Las palabras no me recuerdan el motivo que indujo la anotación,
sino la experiencia, fuera la que fuese.
Mary Oliver
Moris, Mauritius, Maurice, Mauricio. Una isla, múltiples identidades.
Estoy sentada en el sillón escuchando el paso del ciclón en Mauricio y no puedo hacer nada más.
La experiencia de vivir un ciclón tropical por primera vez, y sentirlo en el cuerpo.
La lluvia cae como si alguien estuviera tirando baldes con agua desde arriba, las ramas de los árboles se balancean de un lado al otro, los perros callejeros aullan y mis intestinos bailan por dentro.
Los días de verano tienen ese qué sé yo que necesito de vez en cuando, sino siempre.
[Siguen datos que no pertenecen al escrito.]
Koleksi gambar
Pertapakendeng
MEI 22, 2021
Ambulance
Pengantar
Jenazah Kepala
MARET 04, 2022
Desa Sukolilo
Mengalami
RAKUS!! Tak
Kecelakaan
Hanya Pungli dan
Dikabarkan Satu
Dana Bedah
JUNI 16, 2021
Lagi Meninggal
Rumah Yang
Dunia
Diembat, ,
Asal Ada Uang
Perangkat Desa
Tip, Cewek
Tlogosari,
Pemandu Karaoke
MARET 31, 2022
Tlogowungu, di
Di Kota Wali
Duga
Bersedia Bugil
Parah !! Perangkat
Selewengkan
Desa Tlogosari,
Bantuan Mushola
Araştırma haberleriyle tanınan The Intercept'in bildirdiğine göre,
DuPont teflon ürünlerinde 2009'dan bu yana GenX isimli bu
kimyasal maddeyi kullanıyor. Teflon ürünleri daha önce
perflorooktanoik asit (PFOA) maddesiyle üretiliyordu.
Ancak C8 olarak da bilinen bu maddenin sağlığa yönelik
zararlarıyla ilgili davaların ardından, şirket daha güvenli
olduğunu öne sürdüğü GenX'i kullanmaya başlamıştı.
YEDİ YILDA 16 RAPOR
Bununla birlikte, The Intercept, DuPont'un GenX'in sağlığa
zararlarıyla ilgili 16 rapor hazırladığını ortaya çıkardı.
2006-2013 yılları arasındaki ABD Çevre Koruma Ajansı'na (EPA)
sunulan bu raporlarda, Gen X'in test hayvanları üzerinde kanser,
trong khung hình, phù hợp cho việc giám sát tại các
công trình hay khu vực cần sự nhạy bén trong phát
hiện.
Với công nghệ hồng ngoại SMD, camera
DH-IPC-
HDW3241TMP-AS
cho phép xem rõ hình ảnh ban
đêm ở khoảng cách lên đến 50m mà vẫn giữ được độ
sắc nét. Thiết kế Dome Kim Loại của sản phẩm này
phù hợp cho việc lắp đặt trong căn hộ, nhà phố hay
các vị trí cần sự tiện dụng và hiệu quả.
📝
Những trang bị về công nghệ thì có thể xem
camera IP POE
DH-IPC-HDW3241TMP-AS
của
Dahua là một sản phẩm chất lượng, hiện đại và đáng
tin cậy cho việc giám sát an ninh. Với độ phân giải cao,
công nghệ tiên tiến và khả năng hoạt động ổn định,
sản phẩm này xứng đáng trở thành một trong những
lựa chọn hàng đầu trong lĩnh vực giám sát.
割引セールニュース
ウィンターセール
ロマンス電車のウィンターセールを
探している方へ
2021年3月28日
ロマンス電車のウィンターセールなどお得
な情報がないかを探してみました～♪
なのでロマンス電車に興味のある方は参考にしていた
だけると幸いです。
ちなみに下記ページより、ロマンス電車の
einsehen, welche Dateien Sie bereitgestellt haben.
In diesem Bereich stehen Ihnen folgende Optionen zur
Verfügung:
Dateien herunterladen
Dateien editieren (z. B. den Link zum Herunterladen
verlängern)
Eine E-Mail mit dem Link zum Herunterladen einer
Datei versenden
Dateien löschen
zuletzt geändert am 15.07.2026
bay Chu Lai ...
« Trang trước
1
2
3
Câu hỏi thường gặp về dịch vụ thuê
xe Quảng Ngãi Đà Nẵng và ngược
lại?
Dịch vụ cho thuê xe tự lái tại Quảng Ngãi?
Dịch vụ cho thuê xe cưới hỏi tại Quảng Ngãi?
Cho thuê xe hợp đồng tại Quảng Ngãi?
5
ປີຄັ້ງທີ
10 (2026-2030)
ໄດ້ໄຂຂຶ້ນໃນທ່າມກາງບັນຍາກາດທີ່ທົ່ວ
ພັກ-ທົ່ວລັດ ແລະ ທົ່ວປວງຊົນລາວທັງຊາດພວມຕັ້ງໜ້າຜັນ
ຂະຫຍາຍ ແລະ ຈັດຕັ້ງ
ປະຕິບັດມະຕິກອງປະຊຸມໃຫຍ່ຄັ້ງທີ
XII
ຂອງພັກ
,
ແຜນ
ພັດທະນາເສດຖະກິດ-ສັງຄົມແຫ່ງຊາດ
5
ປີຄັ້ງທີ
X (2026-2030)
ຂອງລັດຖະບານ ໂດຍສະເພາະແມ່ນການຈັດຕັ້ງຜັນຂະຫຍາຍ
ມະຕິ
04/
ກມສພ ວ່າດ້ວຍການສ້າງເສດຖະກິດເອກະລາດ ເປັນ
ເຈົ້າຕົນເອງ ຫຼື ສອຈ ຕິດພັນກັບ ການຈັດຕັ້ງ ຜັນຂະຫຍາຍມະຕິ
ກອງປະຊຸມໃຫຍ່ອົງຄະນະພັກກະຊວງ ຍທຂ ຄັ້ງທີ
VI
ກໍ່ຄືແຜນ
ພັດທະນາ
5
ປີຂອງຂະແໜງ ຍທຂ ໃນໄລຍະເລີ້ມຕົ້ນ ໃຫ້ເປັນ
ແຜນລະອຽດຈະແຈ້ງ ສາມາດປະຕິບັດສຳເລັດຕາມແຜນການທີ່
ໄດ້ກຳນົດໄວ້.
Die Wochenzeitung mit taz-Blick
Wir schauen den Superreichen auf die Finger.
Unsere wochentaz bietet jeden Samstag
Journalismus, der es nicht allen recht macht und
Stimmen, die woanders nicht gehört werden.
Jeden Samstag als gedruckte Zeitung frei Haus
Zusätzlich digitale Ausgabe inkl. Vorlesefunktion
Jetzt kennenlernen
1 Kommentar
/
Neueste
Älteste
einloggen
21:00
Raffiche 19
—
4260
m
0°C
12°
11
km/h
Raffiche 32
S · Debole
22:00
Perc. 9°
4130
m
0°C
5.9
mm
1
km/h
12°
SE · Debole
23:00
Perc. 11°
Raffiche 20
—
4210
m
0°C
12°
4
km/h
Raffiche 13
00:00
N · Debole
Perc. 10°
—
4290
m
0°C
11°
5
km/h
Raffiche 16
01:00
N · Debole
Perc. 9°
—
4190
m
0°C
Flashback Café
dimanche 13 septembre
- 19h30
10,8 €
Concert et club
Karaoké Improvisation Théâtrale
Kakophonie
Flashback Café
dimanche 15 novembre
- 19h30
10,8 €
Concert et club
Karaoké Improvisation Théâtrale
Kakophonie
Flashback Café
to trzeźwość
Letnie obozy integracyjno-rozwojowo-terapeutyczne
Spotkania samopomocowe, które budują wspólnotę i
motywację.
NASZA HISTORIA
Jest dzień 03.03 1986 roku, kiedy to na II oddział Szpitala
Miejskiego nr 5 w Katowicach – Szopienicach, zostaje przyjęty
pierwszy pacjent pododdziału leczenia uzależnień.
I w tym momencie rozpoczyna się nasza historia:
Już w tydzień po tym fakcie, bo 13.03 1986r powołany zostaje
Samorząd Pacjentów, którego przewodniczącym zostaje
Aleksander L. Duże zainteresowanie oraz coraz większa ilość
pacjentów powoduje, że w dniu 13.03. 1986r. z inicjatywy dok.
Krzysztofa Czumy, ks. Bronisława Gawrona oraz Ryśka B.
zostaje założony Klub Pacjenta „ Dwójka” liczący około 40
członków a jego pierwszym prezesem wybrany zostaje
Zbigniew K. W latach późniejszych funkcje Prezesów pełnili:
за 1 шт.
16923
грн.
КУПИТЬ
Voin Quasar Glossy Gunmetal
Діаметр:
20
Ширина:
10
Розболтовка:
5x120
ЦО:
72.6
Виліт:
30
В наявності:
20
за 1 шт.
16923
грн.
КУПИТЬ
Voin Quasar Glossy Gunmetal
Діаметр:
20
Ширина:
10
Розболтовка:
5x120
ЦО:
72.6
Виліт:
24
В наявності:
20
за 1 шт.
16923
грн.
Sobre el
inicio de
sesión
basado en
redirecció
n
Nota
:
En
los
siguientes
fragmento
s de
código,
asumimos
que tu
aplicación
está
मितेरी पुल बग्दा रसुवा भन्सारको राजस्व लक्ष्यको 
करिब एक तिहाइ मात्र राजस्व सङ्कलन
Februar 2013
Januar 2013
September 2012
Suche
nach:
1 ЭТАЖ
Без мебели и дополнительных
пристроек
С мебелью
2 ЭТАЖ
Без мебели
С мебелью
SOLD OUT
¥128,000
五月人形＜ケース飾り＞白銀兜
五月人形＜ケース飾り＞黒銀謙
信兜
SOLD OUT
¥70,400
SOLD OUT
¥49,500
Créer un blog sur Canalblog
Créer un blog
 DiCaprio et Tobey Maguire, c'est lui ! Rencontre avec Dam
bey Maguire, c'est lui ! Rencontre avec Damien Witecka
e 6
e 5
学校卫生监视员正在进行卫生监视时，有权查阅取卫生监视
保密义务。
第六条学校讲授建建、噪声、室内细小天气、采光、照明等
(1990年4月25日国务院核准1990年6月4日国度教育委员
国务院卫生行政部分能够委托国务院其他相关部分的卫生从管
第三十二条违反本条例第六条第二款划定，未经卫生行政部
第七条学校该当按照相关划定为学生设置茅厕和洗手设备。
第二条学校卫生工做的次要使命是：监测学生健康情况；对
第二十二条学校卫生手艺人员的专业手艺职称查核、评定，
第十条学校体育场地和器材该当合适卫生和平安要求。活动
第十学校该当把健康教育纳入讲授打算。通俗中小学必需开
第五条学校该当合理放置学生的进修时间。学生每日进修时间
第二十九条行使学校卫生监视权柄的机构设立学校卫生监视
Me picó una avispa en la axila y el hermano de mi amiga dice que no tendré fiebre por un año.
El templo a Hánuman, el llamado a la oración de la mezquita, la misa del domingo. Yo sólo respondo al llamado del mar.
Árboles de mango, de cocos y de litchi. Reggae, rum y calor.
La arquitectura mauricia me recuerda a Latinoamérica: casas de colores, multiplicidad de materiales, habitaciones como bloques de tetris, sillas en la vereda, calles desniveladas.
El mar se lleva las dudas y te trae las respuestas.
Cuatro dedos, un puñado de arroz y curry de pescado, a la boca. La gente de Mauricio se conecta con la comida desde el tacto.
R. se emociona por encontrar una Lophostica, una araña saltarina única en su especie en Mauricio; pero cuando encuentra una cucaracha voladora, el que salta es él.